=== Work request ===
Lines with "visible": copy each one from the listing below.

=== Records for this exercise ===
<<<<
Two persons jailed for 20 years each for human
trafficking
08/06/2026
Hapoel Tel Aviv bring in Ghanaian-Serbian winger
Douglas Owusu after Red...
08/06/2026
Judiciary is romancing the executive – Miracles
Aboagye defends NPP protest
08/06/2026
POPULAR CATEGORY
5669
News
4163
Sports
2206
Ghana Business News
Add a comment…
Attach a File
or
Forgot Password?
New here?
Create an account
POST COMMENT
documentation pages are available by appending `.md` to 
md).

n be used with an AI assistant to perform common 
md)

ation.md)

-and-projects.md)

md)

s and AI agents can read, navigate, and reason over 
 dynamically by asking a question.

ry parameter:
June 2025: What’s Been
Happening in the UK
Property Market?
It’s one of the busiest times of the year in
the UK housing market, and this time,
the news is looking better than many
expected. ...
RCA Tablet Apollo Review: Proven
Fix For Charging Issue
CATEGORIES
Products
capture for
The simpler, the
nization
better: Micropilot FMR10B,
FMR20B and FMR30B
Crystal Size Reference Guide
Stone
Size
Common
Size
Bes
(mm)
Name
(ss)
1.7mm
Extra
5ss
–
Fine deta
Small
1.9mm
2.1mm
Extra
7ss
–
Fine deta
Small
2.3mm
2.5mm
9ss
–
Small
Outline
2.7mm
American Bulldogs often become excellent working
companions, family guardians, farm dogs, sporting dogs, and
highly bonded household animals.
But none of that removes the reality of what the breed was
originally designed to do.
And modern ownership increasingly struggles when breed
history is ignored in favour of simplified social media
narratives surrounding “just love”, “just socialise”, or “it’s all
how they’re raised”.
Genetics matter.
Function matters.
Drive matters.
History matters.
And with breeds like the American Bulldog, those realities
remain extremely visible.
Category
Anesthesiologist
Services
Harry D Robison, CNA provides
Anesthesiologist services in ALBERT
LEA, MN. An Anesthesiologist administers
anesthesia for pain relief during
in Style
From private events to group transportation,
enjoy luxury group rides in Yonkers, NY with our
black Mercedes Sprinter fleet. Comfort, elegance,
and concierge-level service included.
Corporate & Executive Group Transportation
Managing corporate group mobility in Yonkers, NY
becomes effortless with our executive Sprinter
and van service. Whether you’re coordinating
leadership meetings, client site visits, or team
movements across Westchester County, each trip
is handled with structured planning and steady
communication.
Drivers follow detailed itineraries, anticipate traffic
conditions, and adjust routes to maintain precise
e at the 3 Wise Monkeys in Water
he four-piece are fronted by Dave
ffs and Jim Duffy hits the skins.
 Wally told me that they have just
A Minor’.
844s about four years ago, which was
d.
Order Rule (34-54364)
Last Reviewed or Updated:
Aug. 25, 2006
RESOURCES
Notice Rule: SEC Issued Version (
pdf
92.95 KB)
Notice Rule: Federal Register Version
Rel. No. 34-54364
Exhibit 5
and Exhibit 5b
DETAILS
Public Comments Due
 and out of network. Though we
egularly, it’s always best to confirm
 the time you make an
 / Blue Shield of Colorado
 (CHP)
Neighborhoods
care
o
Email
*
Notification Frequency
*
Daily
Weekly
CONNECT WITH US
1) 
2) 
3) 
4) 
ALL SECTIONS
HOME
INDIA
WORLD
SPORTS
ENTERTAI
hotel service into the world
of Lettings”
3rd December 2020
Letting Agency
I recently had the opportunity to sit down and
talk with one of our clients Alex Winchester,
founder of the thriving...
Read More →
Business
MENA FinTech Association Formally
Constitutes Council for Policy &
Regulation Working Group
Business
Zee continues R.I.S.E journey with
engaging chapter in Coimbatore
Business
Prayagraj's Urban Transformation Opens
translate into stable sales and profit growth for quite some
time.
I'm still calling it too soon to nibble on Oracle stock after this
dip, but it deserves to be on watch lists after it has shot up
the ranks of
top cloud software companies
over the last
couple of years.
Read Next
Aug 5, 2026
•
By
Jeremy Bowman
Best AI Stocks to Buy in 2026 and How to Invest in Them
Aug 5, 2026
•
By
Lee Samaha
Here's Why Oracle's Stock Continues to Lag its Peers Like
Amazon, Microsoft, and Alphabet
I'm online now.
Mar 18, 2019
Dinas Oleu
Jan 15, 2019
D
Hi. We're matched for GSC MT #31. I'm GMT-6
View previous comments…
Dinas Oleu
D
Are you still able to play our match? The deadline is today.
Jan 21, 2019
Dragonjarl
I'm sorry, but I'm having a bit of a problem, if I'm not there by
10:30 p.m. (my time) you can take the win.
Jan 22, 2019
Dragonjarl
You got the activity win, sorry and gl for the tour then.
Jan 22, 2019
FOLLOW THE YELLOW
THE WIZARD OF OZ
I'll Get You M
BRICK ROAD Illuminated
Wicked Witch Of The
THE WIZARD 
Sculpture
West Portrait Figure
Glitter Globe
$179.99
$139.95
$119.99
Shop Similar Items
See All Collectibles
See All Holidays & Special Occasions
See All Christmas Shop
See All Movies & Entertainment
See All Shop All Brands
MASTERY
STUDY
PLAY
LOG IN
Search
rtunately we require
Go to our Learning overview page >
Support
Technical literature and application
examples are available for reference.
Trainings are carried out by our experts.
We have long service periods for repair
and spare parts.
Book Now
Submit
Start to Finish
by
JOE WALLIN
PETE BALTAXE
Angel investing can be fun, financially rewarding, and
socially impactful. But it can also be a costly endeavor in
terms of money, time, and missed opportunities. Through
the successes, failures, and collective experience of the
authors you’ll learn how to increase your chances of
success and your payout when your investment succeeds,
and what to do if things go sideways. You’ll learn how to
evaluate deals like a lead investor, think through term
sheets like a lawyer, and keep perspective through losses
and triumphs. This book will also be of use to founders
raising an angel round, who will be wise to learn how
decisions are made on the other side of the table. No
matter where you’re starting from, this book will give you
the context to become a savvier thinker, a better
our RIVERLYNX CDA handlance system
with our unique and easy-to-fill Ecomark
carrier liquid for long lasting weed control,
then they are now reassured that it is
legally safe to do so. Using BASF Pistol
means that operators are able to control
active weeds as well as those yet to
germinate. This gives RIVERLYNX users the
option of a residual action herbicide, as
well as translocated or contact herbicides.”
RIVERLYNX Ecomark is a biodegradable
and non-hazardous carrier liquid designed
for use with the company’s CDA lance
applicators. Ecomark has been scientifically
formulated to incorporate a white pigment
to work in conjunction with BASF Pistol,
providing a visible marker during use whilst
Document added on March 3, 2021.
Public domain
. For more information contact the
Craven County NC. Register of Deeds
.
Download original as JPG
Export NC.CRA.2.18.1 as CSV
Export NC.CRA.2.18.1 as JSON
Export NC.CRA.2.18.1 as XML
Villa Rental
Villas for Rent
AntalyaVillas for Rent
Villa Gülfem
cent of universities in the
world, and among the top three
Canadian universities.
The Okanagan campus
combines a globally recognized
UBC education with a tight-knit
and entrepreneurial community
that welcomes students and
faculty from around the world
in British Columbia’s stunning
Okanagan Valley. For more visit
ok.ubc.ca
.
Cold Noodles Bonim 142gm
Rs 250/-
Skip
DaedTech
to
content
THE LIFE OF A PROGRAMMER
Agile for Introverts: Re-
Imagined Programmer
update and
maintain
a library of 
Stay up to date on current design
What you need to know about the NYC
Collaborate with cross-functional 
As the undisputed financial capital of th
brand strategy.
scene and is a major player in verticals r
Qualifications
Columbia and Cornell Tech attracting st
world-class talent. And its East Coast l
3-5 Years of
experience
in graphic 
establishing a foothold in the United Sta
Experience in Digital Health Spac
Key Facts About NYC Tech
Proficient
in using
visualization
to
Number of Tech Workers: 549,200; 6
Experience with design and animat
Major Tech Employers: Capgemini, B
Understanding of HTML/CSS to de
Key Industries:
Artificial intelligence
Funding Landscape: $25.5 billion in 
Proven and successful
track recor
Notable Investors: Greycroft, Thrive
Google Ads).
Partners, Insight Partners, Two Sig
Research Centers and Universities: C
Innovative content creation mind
>>>>
=== Your solution ===
remain extremely visible.
providing a visible marker during use whilst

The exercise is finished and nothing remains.